Tabby dedicó un par de horas a preparar las cosas, y esa tarde me sacó por la cocina y bajó la rampa para sillas de ruedas recién instalada hasta el salón trasero. Allí me había hecho un nidito maravilloso: ordenador portátil e impresora conectados uno al lado del otro, lámpara de mesa, manuscrito (con mis notas del mes anterior colocadas ordenadamente encima), bolígrafos y material de consulta. En la esquina del escritorio había una foto enmarcada de nuestro hijo pequeño, que ella había tomado ese mismo verano.
«¿Está bien?», preguntó.
«Es precioso», dije.
Me colocó en la mesa, me besó en la sien y me dejó allí para saber si tenía algo más que decir. Resultó que sí, un poco. Aquella primera sesión duró una hora y cuarenta minutos, con diferencia el periodo más largo que había pasado en posición vertical desde que me golpeó la furgoneta de Smith. Cuando terminó, estaba empapado de sudor y casi demasiado agotado para sentarme derecho en mi silla de ruedas. El dolor de la cadera era casi apocalíptico. Y las primeras quinientas palabras fueron singularmente aterradoras: era como si nunca hubiera escrito nada en mi vida. Pasé de una palabra a la siguiente como un hombre muy viejo que encuentra el camino a través de un arroyo sobre una línea de piedras mojadas en zigzag.

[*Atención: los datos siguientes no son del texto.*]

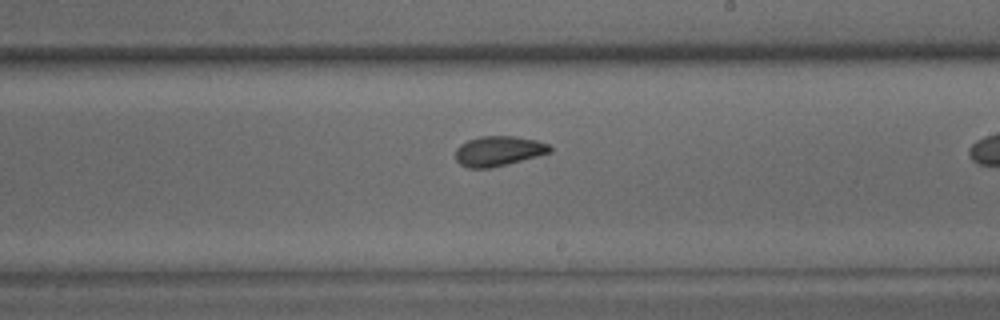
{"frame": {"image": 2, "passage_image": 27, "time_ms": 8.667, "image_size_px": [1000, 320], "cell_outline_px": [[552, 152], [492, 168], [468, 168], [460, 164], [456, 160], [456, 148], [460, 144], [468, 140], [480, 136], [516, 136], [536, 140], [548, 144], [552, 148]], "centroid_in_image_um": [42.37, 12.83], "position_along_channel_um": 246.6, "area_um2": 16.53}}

Tabby me trajo una Pepsi —fría y dulce y buena— y mientras la bebía miré a mi alrededor y tuve que reírme a pesar del dolor. Había escrito Carrie y El misterio de Salem’s Lot en el lavadero de una caravana alquilada. El salón trasero de nuestra casa se parecía lo suficiente como para hacerme sentir que había cerrado el círculo.
Aquella tarde no hubo ningún avance milagroso, a no ser que se tratara del milagro ordinario que conlleva cualquier intento de crear algo. Todo lo que sé es que las palabras empezaron a salir un poco más rápido después de un tiempo, y luego un poco más rápido todavía. Me seguía doliendo la cadera, la espalda y también la pierna, pero esos dolores empezaron a parecer un poco más lejanos. Me había puesto en marcha; eso era todo. Después de eso, las cosas solo podían mejorar.
Las cosas han seguido mejorando. Me han operado dos veces más de la pierna desde aquella primera tarde sofocante en el vestíbulo. También he tenido una infección bastante grave y sigo tomando unas cien pastillas al día, pero el fijador externo ya no está y sigo escribiendo. Algunos días, la escritura es un trabajo bastante duro. En otros —cada vez más, a medida que mi mente se acostumbra a su antigua rutina— siento ese zumbido de felicidad, esa sensación de haber encontrado las palabras adecuadas y ponerlas en una línea. Es como despegar en un avión: estás en el suelo, en el suelo, en el suelo… y luego estás arriba, montado en un cojín de aire y tomando el control. Todavía no tengo mucha fuerza —puedo hacer un poco menos de la mitad de lo que solía hacer en un día— pero tengo suficiente. La escritura no me ha salvado la vida, pero está haciendo lo que siempre ha hecho: hacer de mi vida un lugar más luminoso y agradable. ⬥
Referencias
King, S. (19-26 de junio de 2000). «On Impact» en The New Yorker.
Mars es la marca comercial de unas conocidas chocolatinas.
Soul on Ice es una memoria y una colección de ensayos de Eldridge Cleaver. Originalmente escrito en la prisión estatal de Folsom en 1965, y publicado tres años después en 1968, es la escritura más conocida de Cleaver y sigue siendo una obra fundamental en la literatura afroamericana.
Referencia a la canción Time Has Come Today (1967), de The Chambers Brothers.